## Exercises to complete
[a] Rewrite the stretch of the passage on phase changing materials in buildings from "There has been" through "are extensively reviewed.", putting "commercial buildings" in place of "residential buildings".
[b] Extend the passage on phase changing materials in buildings beyond its last sentence.

## Passage provided
□ □ □
There has been a continuous increase in world population and industrialization. In parallel, energy consumption grew substantially in the world. The residential buildings constitute the majority of the total consumption in the developed world. Therefore, energy saving and reducing heat losses of buildings are of major concern for our society. At this point, phase changing materials (PCMs) show up as one of the most useful materials in building design. In this study, PCMs, which are used at places such as facade of buildings, bricks, and inside of concrete in order to be able to reduce the energy consumption due to heating and cooling, to provide comfort temperature inside buildings, are extensively reviewed.
TopIntroduction
The requirement for energy has been rising with the increasing population and developing economy. Most of the energy is consumed for heating and cooling purposes in buildings. Especially recently, with the increase of time spent at home, energy consumption levels have significantly increased. This causes great environmental problems (Du et al., 2018; Cao et al., 2017). Depending on the climatic conditions, the amount of energy used in buildings for the heating and cooling purposes can constitute a remarkable portion of the whole consumed energy. It has been informed that buildings represent nearly 30% of the total amount of energy used throughout the year. Besides, 28% of the annual CO2 emissions emerge from heating-cooling energy consumption in buildings (Hekimoğlu et al., 2021). The reduction of energy consumption can be achieved by minimizing the heating and cooling energy used in buildings. With the developing engineering technologies and innovative materials, energy consumption can be reduced considerably, and comfortable living temperature can be provided by less energy consumption in buildings (Cao et al., 2019). Energy-efficient design of the building not only enhances the indoor thermal behavior of the building, but it also increases the utilization of renewable sources of energy like solar energy and wind. Improving thermal energy storage capacity of the building is one of the efficient techniques of developing energy-efficient building. Generally, bricks, cement and concrete are used as sensible heat storage techniques to absorb, store, and release the heat energy in buildings (Rathore & Shukla, 2021).
□ □ □
## Listing
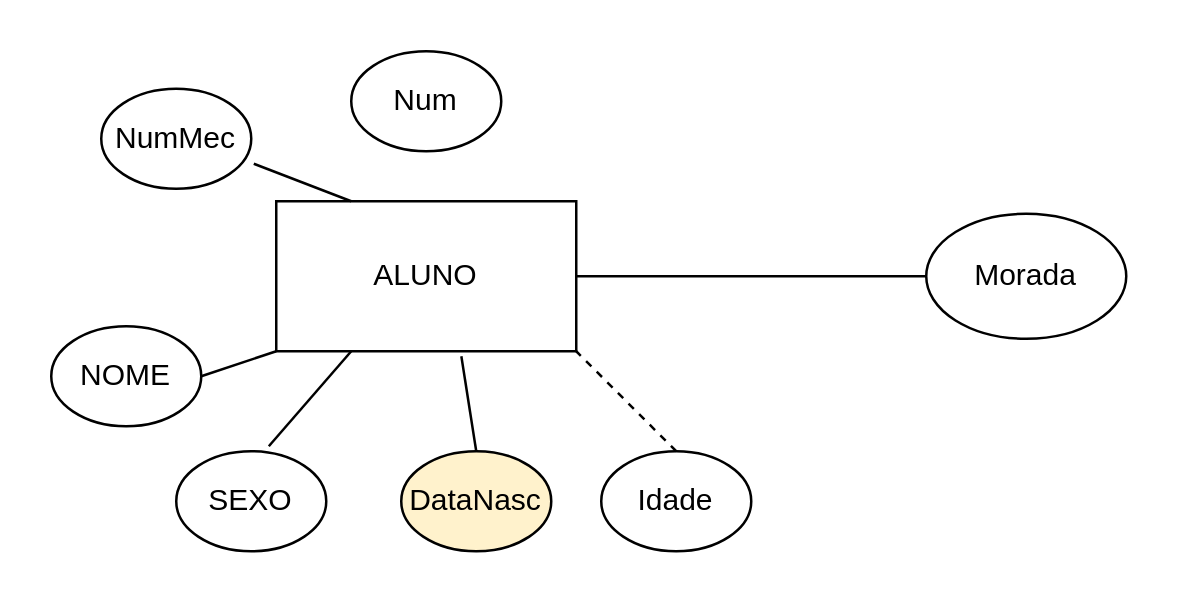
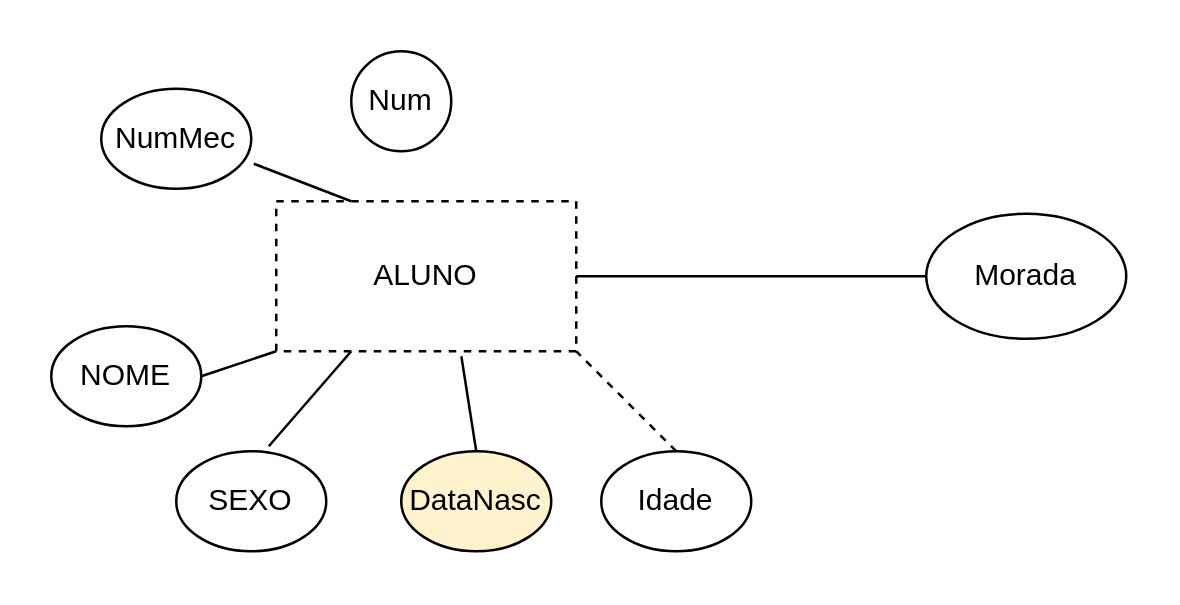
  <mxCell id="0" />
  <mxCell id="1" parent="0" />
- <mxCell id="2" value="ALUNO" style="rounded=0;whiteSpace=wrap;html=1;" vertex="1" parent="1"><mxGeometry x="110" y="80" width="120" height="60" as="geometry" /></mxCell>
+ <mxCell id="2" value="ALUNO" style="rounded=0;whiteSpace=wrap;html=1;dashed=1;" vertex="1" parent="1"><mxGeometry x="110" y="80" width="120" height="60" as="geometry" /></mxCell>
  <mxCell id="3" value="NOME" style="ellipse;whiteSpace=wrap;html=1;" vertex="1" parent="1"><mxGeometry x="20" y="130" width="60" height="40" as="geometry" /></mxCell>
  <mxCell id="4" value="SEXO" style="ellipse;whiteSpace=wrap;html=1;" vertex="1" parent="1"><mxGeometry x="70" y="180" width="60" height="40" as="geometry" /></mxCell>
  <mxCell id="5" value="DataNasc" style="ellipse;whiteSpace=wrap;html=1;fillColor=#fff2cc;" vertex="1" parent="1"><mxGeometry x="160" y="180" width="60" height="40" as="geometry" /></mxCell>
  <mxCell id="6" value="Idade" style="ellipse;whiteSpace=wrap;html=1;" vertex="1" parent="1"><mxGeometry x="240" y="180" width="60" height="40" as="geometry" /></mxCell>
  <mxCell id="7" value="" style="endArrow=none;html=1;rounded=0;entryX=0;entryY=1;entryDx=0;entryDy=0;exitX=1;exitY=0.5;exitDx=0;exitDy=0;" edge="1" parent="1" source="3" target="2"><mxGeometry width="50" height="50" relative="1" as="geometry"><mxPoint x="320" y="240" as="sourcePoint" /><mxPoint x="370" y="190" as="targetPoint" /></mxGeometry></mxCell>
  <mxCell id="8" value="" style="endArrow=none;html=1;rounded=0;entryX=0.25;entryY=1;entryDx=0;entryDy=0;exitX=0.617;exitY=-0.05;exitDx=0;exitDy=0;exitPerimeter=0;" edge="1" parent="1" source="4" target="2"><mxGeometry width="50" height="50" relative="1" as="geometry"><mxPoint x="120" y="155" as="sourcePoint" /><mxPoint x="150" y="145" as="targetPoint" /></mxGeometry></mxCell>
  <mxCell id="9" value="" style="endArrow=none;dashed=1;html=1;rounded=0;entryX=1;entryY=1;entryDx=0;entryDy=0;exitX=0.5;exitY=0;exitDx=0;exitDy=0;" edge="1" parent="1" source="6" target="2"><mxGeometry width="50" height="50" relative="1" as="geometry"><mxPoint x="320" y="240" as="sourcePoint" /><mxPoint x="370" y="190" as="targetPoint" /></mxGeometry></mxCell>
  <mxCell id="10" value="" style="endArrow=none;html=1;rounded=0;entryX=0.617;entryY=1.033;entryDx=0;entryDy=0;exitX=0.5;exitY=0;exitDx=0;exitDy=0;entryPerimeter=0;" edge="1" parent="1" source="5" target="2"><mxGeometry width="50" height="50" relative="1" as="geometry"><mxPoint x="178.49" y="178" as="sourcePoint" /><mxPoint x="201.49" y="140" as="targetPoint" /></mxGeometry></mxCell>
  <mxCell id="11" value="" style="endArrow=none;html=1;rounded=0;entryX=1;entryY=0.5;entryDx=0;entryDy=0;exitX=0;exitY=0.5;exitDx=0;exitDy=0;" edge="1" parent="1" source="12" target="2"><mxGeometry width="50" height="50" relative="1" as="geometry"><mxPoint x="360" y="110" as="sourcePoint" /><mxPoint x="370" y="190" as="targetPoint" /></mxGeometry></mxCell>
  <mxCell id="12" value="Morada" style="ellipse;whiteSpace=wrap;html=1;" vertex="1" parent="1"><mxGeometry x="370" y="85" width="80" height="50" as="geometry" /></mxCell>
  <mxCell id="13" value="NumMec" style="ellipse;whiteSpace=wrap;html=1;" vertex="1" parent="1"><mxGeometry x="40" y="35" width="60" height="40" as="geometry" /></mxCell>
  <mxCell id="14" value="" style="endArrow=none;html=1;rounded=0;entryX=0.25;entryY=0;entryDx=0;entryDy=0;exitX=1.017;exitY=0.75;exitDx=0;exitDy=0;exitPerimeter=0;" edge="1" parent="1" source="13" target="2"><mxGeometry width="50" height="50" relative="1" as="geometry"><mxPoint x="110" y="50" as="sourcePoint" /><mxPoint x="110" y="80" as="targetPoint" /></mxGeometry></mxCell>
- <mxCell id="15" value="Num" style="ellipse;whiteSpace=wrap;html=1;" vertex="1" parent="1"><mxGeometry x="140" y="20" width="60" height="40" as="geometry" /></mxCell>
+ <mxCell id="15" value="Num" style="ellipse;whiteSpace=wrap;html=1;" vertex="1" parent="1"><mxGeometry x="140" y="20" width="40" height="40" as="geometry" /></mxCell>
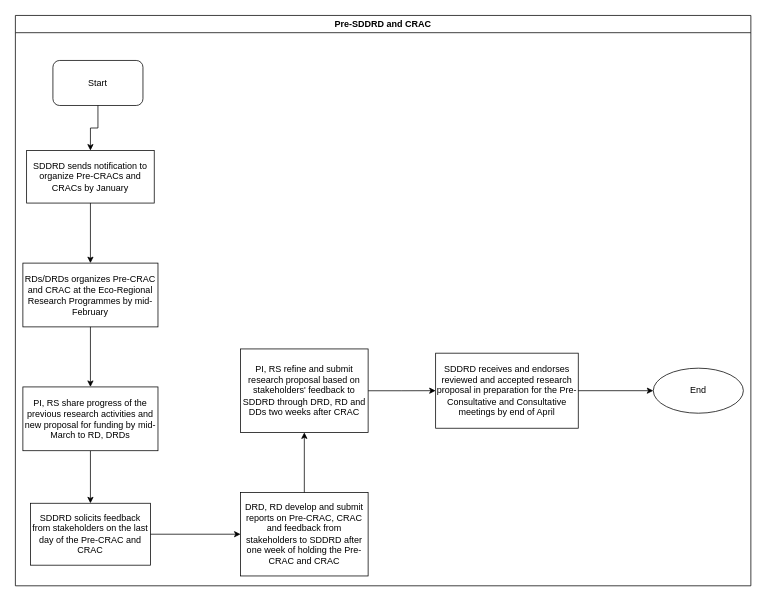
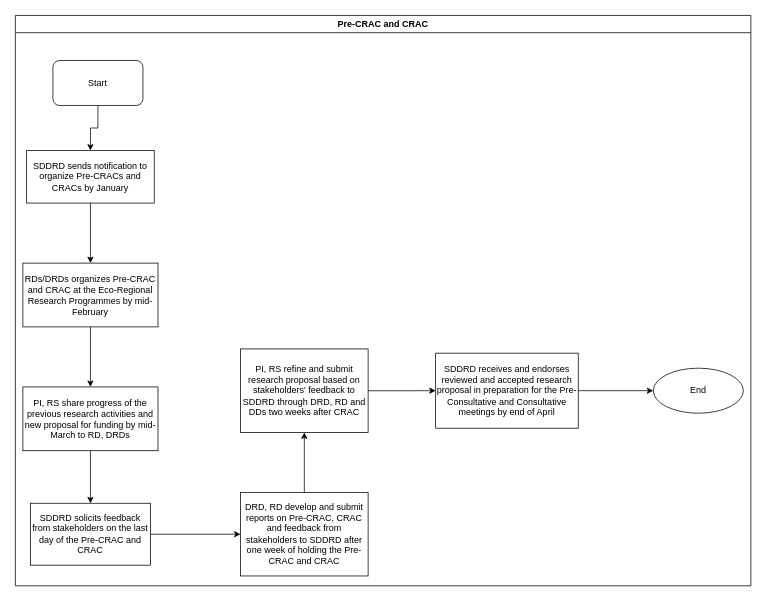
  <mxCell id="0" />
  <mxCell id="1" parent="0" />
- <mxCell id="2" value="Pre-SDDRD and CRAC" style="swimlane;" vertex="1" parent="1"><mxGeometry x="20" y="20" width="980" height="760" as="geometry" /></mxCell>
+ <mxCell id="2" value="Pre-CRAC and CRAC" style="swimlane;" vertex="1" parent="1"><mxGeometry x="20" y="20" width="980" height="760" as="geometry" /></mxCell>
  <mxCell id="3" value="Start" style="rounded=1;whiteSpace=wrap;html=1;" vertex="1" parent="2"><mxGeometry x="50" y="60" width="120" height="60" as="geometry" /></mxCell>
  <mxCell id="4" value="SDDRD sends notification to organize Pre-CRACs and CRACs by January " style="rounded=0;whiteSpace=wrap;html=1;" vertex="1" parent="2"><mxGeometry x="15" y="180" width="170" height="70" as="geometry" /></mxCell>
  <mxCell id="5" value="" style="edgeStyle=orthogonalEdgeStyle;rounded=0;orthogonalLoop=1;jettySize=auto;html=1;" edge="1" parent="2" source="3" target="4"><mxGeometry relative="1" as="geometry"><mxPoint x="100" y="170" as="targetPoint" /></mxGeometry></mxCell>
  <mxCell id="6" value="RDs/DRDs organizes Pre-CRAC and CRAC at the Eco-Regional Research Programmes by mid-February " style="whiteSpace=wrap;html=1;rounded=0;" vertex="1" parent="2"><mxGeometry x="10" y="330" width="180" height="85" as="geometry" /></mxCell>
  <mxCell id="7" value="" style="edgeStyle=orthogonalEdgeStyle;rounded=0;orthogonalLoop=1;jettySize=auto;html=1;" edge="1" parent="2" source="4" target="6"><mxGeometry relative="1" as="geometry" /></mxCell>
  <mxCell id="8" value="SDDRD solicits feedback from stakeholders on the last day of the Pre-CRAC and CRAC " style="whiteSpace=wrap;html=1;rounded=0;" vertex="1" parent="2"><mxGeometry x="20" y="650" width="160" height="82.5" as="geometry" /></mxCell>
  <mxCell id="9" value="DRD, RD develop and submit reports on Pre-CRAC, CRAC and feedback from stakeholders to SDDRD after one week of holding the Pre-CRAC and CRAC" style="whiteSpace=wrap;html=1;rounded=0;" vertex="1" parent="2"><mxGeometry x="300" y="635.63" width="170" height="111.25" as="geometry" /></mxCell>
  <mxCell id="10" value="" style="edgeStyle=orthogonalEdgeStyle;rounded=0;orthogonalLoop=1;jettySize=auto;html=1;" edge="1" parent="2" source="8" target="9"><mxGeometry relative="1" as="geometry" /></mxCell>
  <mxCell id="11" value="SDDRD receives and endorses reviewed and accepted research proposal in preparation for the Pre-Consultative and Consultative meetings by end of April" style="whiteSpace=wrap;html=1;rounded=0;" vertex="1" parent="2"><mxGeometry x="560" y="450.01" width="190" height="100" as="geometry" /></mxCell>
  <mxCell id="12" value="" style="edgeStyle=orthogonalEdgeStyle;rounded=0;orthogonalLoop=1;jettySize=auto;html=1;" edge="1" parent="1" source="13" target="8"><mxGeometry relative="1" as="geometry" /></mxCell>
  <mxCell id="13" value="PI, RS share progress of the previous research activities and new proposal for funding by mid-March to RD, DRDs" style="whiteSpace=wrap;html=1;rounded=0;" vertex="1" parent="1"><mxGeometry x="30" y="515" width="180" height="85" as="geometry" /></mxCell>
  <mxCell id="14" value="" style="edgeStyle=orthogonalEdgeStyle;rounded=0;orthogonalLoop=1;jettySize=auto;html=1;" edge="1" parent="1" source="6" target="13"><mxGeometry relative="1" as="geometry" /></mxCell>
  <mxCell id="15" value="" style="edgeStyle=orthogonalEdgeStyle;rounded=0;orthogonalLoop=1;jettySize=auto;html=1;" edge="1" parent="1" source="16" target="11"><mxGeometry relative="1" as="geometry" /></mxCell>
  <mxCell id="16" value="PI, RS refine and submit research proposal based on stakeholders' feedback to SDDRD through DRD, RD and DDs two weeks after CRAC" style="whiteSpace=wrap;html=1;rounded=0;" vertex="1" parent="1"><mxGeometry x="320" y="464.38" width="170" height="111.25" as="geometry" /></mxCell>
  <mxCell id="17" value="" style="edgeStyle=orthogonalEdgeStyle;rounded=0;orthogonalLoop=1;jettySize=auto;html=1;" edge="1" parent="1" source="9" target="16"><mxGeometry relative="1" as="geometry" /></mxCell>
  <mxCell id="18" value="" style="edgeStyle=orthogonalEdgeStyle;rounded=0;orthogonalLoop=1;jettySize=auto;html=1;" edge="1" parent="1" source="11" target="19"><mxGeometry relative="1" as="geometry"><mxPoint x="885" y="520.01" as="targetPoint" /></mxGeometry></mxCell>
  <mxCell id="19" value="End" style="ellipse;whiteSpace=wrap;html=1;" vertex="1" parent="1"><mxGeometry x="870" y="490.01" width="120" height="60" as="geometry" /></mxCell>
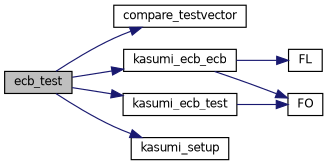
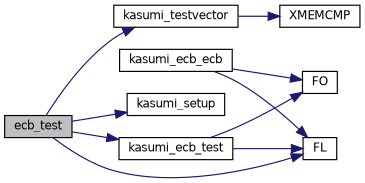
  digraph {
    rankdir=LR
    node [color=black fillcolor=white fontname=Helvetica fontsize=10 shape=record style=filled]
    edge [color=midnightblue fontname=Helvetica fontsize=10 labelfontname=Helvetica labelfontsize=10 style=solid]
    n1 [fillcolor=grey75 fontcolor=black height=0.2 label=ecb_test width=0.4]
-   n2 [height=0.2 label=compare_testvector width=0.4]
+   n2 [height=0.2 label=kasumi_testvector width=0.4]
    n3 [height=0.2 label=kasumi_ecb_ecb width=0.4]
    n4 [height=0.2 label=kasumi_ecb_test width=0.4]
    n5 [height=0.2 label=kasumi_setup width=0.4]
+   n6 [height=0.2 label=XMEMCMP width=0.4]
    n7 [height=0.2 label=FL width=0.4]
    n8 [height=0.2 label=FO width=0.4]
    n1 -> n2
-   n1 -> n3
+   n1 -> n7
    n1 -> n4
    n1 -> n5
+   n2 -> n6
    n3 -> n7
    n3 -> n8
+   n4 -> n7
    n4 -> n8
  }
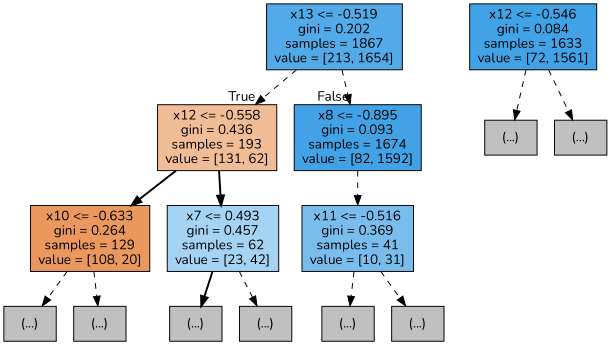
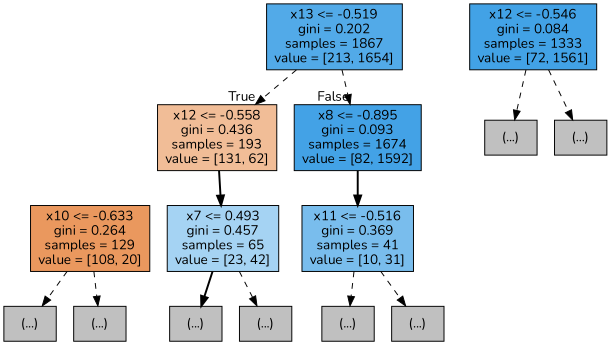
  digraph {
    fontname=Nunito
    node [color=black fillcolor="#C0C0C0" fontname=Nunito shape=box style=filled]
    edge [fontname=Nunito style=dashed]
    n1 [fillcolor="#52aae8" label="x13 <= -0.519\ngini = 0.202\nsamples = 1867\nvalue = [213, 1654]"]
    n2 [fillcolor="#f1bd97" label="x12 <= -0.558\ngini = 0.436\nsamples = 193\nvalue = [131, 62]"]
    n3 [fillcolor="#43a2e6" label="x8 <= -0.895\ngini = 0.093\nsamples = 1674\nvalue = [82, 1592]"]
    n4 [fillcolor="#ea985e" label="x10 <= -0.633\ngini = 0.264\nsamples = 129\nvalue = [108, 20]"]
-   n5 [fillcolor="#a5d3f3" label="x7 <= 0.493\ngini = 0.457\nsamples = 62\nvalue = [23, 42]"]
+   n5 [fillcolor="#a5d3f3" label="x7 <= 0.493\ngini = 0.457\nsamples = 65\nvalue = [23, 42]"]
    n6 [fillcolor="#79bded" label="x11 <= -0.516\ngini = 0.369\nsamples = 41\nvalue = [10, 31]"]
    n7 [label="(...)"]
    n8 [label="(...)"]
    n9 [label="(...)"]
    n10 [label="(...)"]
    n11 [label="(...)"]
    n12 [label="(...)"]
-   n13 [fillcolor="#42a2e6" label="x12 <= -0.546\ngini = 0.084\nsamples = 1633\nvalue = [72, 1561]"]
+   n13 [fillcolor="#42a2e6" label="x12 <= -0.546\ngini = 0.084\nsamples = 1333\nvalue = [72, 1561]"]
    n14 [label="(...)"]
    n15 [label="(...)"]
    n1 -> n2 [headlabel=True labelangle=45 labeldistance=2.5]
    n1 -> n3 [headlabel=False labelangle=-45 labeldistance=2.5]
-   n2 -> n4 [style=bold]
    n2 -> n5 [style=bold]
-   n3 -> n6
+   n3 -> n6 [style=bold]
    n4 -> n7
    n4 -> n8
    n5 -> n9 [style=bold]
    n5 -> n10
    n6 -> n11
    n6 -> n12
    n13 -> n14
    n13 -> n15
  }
□ □ □
## Results
[a]
There has been a continuous increase in world population and industrialization. In parallel, energy consumption grew substantially in the world. The commercial buildings constitute the majority of the total consumption in the developed world. Therefore, energy saving and reducing heat losses of buildings are of major concern for our society. At this point, phase changing materials (PCMs) show up as one of the most useful materials in building design. In this study, PCMs, which are used at places such as facade of buildings, bricks, and inside of concrete in order to be able to reduce the energy consumption due to heating and cooling, to provide comfort temperature inside buildings, are extensively reviewed.

[b]
There are three types of thermal energy storage system used for this purpose. These are latent heat storage, sensible heat storage and chemical reaction heat storage. Latent heat storage material can stock heat at almost constant temperature while undergoing a phase transition and store 5-14 times more energy per unit volume in comparison to sensible heat technique for storage. Thereby, the latent heat storage can be an influential method for thermal energy storage in buildings (Rathore & Shukla, 2021). Phase change materials based on latent heat storage are used in buildings because phase change materials (PCM) are in an advantageous position due to their high heat storage density and low level of temperature and volume changes during phase change (Xu & Li, 2014). Most of these PCMs retain their latent heat even after thousands of cycles without a change in their physical and chemical properties (Ling & Poon, 2013). Phase change materials, which have been considered as thermal storage materials since before 1980, have become a solution even for lightweight buildings due to the PCMs used in gypsum, plaster, concrete and other wall covering materials for thermal storage (Ling & Poon, 2013; Cabeza et al., 2007). Depending on their types, PCMs are compounds which absorb, store, and release the energy during the process of changing phase at certain temperature ranges. During hot times, PCM raises above the melting point and converts into liquid from solid, absorbing the heat. During cold times, when the temperature is under the PCM’s melting point, PCM solidifies and the heat spreads back into the ambient. This solidifying and melting cycle proceeds depending on the temperature rates. PCMs keep buildings at ideal temperatures and reduce their heating and cooling requirements. This cycle is visualized in Figure 1.
Because of its high latent heat storage capacity, using Phase Change Material (PCM) for thermal energy storage has become a center of attraction among researchers and scientists more and more. Thus, to develop the energy efficiency of buildings, PCMs are often embedded with the existing thermal masses of the building like wallboard, bricks and concrete slab (Rathore & Shukla, 2021).
In this work, the type and characterization of Phase Change Materials for the applications of thermal energy storage in buildings have been extensively studied. This work emphasized that PCMs can have an important role over decreasing energy consuming and increasing temperature comfort in buildings.
Figure 1. Heating and cooling function for concrete wall merged with PCM to ensure agreeable temperature for people in the room (Ling & Poon, 2013)